Perhaps most bizarre and breathtaking is Segal’s complete lack of coverage of the Blondell Reynolds Brown fiasco where a sitting city councilwoman stole campaign funds in order to pay a loan back to a personal friend in order to cover a mortgage she cannot afford. In one case, we have an adolescent piece of gossip being wired back to everyone in Philadelphia. In the other, we have a newspaper unwilling to cover actual news in order to provide political cover for allies who are, at least according to the definitions of the City Ethics Board, woefully deficient in terms of personal conviction. In both cases, we have an obvious case of favoritism in exchange for narcissistic self-promotion and doing what is political expedient and garners attention over what is right and principled. This is the starkest example of what Mark Segal deems to be news: Carrie Fisher’s instability on a gay cruise; and, what Mark Segal deems to be irrelevant, a political ally stealing campaign funds; or, previously, what is best for Mark Segal, not the LGBT community, by giving the “city’s chief homophobe,” Segal’s exact words, former Mayor John F. Street, his paper’s political endorsement twice.

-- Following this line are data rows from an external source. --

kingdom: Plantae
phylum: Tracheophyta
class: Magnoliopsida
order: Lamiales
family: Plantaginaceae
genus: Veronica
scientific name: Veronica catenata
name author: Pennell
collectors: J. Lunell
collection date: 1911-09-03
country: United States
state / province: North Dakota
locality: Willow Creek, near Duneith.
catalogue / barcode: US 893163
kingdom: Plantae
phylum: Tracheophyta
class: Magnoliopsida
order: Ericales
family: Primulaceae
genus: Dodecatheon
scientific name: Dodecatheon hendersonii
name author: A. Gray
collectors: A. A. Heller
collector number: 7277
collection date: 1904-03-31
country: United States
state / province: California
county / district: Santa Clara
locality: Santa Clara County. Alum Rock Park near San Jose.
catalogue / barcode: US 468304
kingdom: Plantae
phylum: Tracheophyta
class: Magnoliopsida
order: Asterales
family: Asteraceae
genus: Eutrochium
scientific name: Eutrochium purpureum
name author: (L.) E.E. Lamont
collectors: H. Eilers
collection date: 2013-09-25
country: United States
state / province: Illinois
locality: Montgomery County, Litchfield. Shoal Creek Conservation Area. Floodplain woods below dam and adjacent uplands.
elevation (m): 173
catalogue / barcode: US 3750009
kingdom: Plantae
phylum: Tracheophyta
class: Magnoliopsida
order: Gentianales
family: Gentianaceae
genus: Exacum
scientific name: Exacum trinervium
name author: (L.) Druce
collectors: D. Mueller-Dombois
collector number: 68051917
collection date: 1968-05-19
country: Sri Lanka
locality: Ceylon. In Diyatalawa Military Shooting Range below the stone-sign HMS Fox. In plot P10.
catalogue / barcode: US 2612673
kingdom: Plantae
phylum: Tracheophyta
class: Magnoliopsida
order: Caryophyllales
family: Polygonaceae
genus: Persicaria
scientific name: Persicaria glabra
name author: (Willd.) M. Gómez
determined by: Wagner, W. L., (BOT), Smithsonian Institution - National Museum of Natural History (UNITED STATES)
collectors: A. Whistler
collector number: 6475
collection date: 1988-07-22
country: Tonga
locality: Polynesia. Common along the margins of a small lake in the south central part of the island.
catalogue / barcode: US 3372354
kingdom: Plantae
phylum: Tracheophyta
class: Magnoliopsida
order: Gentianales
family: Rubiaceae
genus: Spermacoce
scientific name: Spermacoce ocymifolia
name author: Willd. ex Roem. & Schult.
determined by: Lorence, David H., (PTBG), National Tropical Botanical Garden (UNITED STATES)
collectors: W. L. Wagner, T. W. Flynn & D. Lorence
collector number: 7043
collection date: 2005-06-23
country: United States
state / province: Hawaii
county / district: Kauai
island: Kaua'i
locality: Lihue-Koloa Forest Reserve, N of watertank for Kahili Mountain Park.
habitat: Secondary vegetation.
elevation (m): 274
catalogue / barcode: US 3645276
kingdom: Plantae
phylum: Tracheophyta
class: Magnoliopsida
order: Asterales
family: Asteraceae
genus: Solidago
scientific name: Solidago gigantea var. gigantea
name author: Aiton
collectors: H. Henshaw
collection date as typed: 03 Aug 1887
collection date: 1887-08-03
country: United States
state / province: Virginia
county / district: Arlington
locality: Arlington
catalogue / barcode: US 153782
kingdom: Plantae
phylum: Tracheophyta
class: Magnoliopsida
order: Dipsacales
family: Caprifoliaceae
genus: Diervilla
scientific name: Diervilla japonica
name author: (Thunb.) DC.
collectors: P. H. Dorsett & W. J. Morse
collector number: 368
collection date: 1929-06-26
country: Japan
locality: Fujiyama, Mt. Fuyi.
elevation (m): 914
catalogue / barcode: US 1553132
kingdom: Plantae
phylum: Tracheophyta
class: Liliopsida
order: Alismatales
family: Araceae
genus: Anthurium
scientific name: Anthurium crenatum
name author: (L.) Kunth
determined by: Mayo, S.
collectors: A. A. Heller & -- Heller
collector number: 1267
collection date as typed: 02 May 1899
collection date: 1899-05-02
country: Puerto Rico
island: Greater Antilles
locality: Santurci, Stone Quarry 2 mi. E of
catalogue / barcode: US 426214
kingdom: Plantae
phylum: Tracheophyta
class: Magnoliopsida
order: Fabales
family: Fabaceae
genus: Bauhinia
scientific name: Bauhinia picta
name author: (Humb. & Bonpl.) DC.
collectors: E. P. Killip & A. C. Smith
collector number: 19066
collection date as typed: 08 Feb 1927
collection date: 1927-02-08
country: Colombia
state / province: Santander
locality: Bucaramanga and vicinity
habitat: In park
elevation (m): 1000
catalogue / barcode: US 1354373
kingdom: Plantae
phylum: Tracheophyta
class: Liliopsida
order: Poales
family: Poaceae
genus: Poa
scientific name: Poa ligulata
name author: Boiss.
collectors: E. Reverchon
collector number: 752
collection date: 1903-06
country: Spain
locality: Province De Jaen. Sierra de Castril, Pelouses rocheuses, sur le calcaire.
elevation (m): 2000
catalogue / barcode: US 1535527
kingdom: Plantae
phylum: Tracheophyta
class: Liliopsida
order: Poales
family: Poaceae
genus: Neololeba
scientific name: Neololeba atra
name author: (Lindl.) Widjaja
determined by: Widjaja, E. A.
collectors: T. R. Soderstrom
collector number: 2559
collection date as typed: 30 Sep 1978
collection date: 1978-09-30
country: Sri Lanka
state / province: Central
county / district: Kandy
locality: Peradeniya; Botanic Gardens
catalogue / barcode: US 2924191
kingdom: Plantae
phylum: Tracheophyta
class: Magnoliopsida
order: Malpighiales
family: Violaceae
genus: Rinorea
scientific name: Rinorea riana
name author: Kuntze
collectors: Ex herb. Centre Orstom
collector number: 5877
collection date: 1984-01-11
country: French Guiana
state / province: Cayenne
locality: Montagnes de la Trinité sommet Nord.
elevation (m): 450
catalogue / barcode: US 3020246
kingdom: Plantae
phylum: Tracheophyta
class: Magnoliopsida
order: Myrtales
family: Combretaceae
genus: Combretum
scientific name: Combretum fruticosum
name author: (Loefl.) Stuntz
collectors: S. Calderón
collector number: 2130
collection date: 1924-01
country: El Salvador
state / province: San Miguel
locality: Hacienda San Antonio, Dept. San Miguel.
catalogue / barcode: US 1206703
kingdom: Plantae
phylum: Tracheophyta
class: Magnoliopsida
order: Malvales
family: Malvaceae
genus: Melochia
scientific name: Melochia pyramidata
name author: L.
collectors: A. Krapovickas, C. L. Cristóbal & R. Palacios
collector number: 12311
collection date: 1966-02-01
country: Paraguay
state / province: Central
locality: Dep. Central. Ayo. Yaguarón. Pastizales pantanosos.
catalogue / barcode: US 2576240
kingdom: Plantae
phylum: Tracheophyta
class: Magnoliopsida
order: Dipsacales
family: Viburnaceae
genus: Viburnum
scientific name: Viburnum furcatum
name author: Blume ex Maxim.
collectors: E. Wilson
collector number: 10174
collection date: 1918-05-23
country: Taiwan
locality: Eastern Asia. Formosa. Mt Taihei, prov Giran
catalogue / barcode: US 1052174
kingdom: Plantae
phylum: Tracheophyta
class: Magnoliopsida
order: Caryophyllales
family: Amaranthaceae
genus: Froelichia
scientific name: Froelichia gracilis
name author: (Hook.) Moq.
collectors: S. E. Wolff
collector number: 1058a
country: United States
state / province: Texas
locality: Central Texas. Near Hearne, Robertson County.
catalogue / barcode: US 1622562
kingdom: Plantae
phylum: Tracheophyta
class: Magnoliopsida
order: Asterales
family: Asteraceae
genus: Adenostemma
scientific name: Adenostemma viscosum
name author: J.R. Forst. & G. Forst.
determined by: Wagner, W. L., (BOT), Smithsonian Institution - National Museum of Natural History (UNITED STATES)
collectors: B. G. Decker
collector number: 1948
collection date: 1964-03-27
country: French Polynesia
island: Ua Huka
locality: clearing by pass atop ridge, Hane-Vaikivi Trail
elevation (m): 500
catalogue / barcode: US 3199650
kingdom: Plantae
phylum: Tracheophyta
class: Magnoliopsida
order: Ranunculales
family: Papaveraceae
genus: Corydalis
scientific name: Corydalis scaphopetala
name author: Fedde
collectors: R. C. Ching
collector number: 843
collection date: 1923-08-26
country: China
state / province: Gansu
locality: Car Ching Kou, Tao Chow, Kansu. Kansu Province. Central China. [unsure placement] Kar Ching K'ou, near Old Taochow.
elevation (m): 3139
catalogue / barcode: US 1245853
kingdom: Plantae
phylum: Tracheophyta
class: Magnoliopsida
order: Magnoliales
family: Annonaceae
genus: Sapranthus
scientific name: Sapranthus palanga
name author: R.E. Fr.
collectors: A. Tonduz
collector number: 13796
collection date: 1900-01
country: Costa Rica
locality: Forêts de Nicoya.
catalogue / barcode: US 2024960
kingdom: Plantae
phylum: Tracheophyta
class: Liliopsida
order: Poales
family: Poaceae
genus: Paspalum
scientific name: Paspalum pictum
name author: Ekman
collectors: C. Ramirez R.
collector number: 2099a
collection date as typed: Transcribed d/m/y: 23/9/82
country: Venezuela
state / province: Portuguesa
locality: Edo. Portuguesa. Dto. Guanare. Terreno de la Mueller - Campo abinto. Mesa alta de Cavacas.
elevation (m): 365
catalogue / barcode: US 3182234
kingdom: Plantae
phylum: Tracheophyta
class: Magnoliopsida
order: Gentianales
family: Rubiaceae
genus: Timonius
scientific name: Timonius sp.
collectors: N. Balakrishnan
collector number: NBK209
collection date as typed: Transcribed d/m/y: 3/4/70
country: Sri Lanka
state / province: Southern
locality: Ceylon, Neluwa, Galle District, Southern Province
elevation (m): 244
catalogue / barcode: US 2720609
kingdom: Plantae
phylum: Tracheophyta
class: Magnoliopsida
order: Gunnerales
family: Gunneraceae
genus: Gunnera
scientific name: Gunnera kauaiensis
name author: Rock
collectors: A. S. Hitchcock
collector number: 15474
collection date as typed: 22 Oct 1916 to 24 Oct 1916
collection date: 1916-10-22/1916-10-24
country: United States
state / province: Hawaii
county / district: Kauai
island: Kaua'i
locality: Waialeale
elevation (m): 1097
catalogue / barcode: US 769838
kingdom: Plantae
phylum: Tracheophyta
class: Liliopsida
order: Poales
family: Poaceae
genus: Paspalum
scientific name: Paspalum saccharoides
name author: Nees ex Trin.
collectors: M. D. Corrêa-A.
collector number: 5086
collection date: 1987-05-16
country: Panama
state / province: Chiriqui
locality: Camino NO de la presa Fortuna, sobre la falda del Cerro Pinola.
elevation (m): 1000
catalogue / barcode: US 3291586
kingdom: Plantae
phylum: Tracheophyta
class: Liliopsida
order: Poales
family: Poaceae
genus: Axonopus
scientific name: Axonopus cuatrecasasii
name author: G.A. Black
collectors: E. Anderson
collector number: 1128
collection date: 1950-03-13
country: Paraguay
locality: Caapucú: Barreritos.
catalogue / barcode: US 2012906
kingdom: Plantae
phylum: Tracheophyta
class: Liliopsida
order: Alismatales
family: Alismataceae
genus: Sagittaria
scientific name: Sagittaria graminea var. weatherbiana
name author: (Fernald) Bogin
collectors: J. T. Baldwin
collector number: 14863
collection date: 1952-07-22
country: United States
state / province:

Even more, in countless conversations I’ve had with LGBT folks throughout Philadelphia, I know that I am the rule, not the exception. Whether it’s someone struggling with crystal methamphetamine overuse, someone struggling with alcoholism, or someone struggling with depression, our LGBT family, based upon years and years of stigmatization on part of heterosexual society and our own unique issues, most notably the disproportionate effect HIV/AIDS has on our brothers and sisters, works everyday to function in spite of the hand it has been dealt. And, while we do not try to afford ourselves a pass for our behavior and the inevitable ramifications of our, sometimes less than responsible, actions, we do request that our past actions, our poor decisions, and our tear-inducing tragedies are not lampooned in order to make a cheapshot or cute comment on Facebook. After all, life is hard, and none of us truly knows what we are doing; we are simply putting one foot in front of the other and trying our best. Society should not make it that much more difficult for LGBT folks to make the right decisions by laughing at our failings.
The least we can do is afford straight people, especially straight allies of ours, the same respect.